This is the mail archive of the
mailing list for the GCC project.
Re: Best way to compute cost of a sequence of gimple stmt
- From: Richard Biener <richard dot guenther at gmail dot com>
- To: "Thomas Preud'homme" <thomas dot preudhomme at arm dot com>
- Cc: GCC Development <gcc at gcc dot gnu dot org>
- Date: Tue, 10 Jun 2014 11:15:50 +0200
- Subject: Re: Best way to compute cost of a sequence of gimple stmt
- Authentication-results: sourceware.org; auth=none
- References: <003901cf8486$8e71a3d0$ab54eb70$ at arm dot com>
On Tue, Jun 10, 2014 at 10:32 AM, Thomas Preud'homme
> Hi there,
> With recent changes to it, the bswap pass can now replace a series of
> (probably aligned) load + bitwise operation (AND, OR and shifts) + casts
> by a (potentially unaligned) load and a bswap. I was rightfully pointed
> out that this might be more expensive than the original sequence of
> gimple statements. Therefore I am trying to compute the cost of the
> sequence with and without the transformation to make an informed
> So far I proceeded by reusing the computation_cost function from
> ivopts and various functions from expmed (shift_cost, convert_cost
> and some new ones: rot_cost for instance).

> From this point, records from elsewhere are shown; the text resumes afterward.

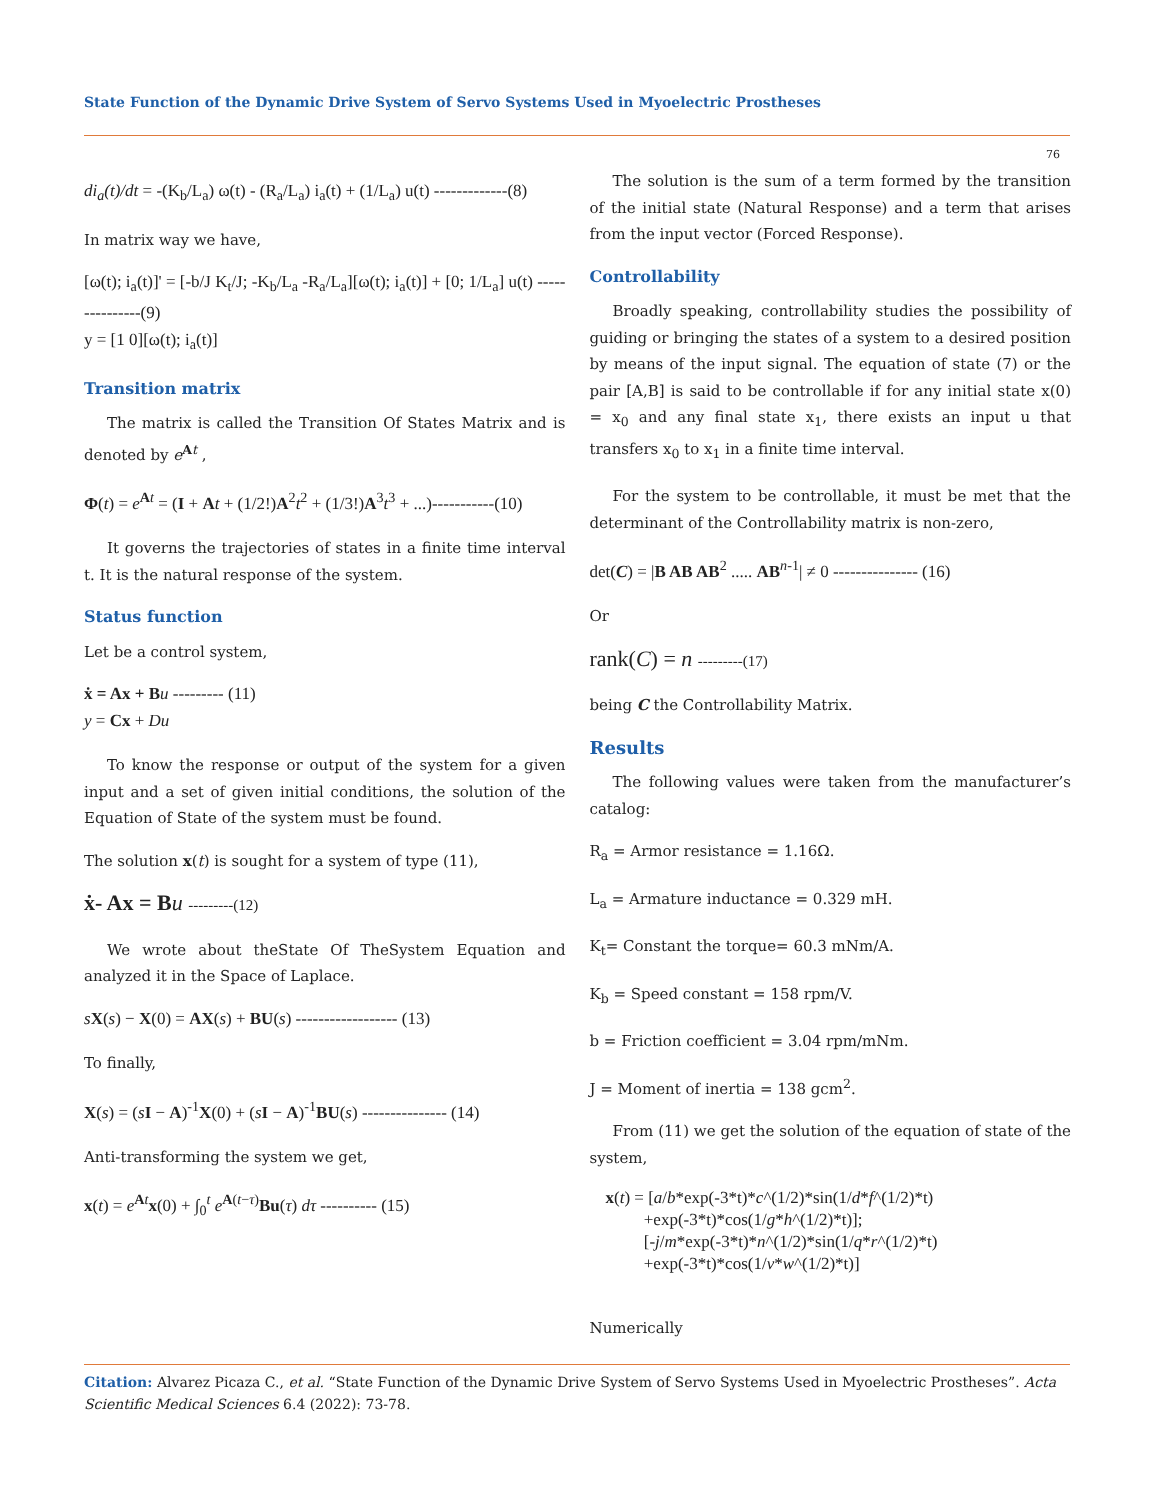State Function of the Dynamic Drive System of Servo Systems Used in Myoelectric Prostheses
76
di<sub>a</sub>(t)/dt = -(K<sub>b</sub>/L<sub>a</sub>) ω(t) - (R<sub>a</sub>/L<sub>a</sub>) i<sub>a</sub>(t) + (1/L<sub>a</sub>) u(t) -------------(8)
In matrix way we have,
[ω(t); i<sub>a</sub>(t)]' = [-b/J K<sub>t</sub>/J; -K<sub>b</sub>/L<sub>a</sub> -R<sub>a</sub>/L<sub>a</sub>][ω(t); i<sub>a</sub>(t)] + [0; 1/L<sub>a</sub>] u(t) ---------------(9)
y = [1 0][ω(t); i<sub>a</sub>(t)]
Transition matrix
The matrix is called the Transition Of States Matrix and is denoted by e<sup>At</sup> ,
Φ(t) = e<sup>At</sup> = (I + At + (1/2!)A<sup>2</sup>t<sup>2</sup> + (1/3!)A<sup>3</sup>t<sup>3</sup> + ...)-----------(10)
It governs the trajectories of states in a finite time interval t. It is the natural response of the system.
Status function
Let be a control system,
ẋ = Ax + B u --------- (11)
y = Cx + Du
To know the response or output of the system for a given input and a set of given initial conditions, the solution of the Equation of State of the system must be found.
The solution x(t) is sought for a system of type (11),
ẋ- Ax = B u ---------(12)
We wrote about theState Of TheSystem Equation and analyzed it in the Space of Laplace.
sX(s) − X(0) = AX(s) + BU(s) ------------------ (13)
To finally,
X(s) = (sI − A)<sup>-1</sup>X(0) + (sI − A)<sup>-1</sup>BU(s) --------------- (14)
Anti-transforming the system we get,
x(t) = e<sup>At</sup>x(0) + ∫<sub>0</sub><sup>t</sup> e<sup>A(t−τ)</sup>Bu(τ) dτ ---------- (15)
The solution is the sum of a term formed by the transition of the initial state (Natural Response) and a term that arises from the input vector (Forced Response).
Controllability
Broadly speaking, controllability studies the possibility of guiding or bringing the states of a system to a desired position by means of the input signal. The equation of state (7) or the pair [A,B] is said to be controllable if for any initial state x(0) = x<sub>0</sub> and any final state x<sub>1</sub>, there exists an input u that transfers x<sub>0</sub> to x<sub>1</sub> in a finite time interval.
For the system to be controllable, it must be met that the determinant of the Controllability matrix is non-zero,
det(C) = |B AB AB<sup>2</sup> ..... AB<sup>n-1</sup>| ≠ 0 --------------- (16)
Or
rank(C) = n ---------(17)
being C the Controllability Matrix.
Results
The following values were taken from the manufacturer’s catalog:
R<sub>a</sub> = Armor resistance = 1.16Ω.
L<sub>a</sub> = Armature inductance = 0.329 mH.
K<sub>t</sub>= Constant the torque= 60.3 mNm/A.
K<sub>b</sub> = Speed constant = 158 rpm/V.
b = Friction coefficient = 3.04 rpm/mNm.
J = Moment of inertia = 138 gcm<sup>2</sup>.
From (11) we get the solution of the equation of state of the system,
x(t) = [a/b*exp(-3*t)*c^(1/2)*sin(1/d*f^(1/2)*t)
+exp(-3*t)*cos(1/g*h^(1/2)*t)];
[-j/m*exp(-3*t)*n^(1/2)*sin(1/q*r^(1/2)*t)
+exp(-3*t)*cos(1/v*w^(1/2)*t)]
Numerically
Citation: Alvarez Picaza C., et al. “State Function of the Dynamic Drive System of Servo Systems Used in Myoelectric Prostheses”. Acta Scientific Medical Sciences 6.4 (2022): 73-78.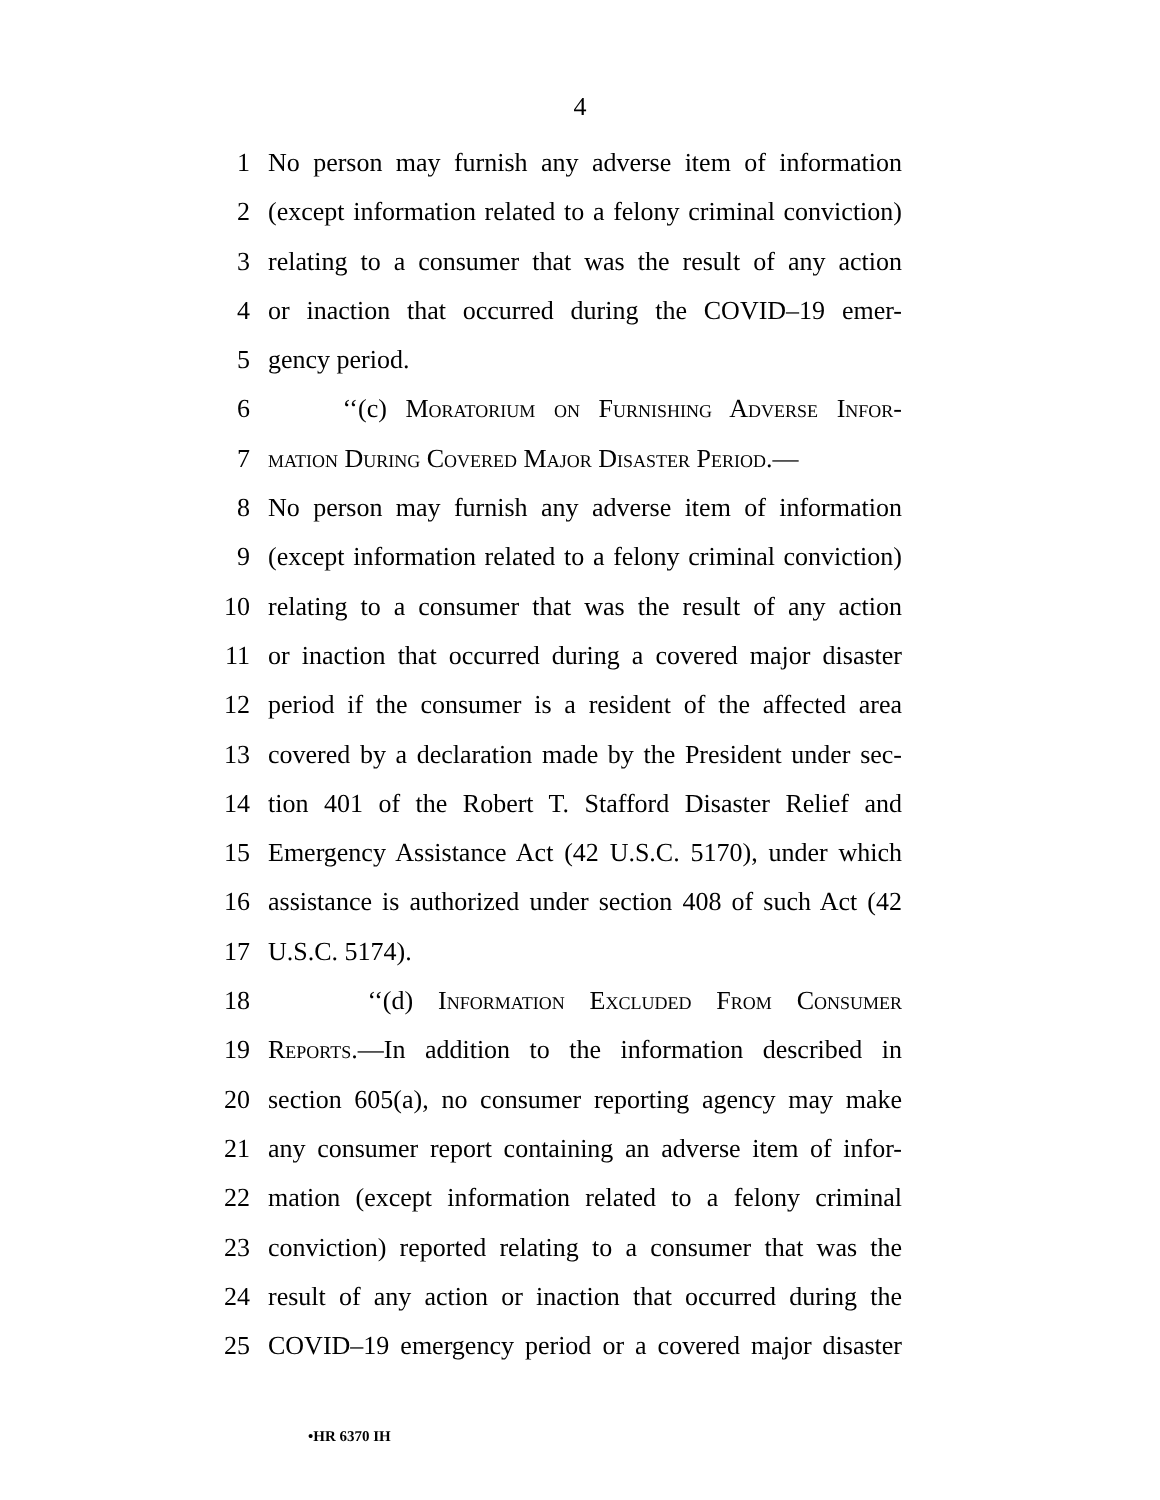4
1 No person may furnish any adverse item of information
2 (except information related to a felony criminal conviction)
3 relating to a consumer that was the result of any action
4 or inaction that occurred during the COVID–19 emer-
5 gency period.
6 ‘‘(c) Moratorium on Furnishing Adverse Infor-
7 mation During Covered Major Disaster Period.—
8 No person may furnish any adverse item of information
9 (except information related to a felony criminal conviction)
10 relating to a consumer that was the result of any action
11 or inaction that occurred during a covered major disaster
12 period if the consumer is a resident of the affected area
13 covered by a declaration made by the President under sec-
14 tion 401 of the Robert T. Stafford Disaster Relief and
15 Emergency Assistance Act (42 U.S.C. 5170), under which
16 assistance is authorized under section 408 of such Act (42
17 U.S.C. 5174).
18 ‘‘(d) Information Excluded From Consumer
19 Reports.—In addition to the information described in
20 section 605(a), no consumer reporting agency may make
21 any consumer report containing an adverse item of infor-
22 mation (except information related to a felony criminal
23 conviction) reported relating to a consumer that was the
24 result of any action or inaction that occurred during the
25 COVID–19 emergency period or a covered major disaster
•HR 6370 IH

However, this doesn't
> allow me to compute the cost of a function call (the call to the bswap
> builtin) and I am lurking towards exposing expand_gimple_stmt () in
> a new function gimple_stmt_cost (). I am wondering though if it is a
> correct thing to do as I am not familiar with how expansion operates.
> I am also wondering if I should use gimple_stmt_cost as seldomly as
> possible or on the contrary make use of it for all statements so as to
> get rid of the modifications in ivopts and expmed.
> I'd appreciate any advices on how to compute the cost of a sequence
> of gimple statements.
In general this is impossible to do. I don't have a good answer on
how to determine whether (unaligned) load + bswap is faster than
doing sth else - but there is a very good chance that the original
code is even worse. For the unaligned load you can expect
an optimal code sequence to be generated - likewise for the bswap.
Now - if you want to do the best for the combination of both I'd
say you add support to the expr.c bitfield extraction code to do
the bswap on-the-fly and use TER to see that you are doing the
bswap on a memory source.
Anyway, what you'd really need to do is compare the original
code against the transform where on GIMPLE it's very-many-stmts
vs. two-stmts, and thus "obviously faster".
There is only two choices - disable unaligned-load + bswap on
SLOW_UNALIGNED_ACCESS targets or not. Doing sth more
fancy won't do the trick and isn't worth the trouble IMHO.
> Best regards,
> Thomas Preud'homme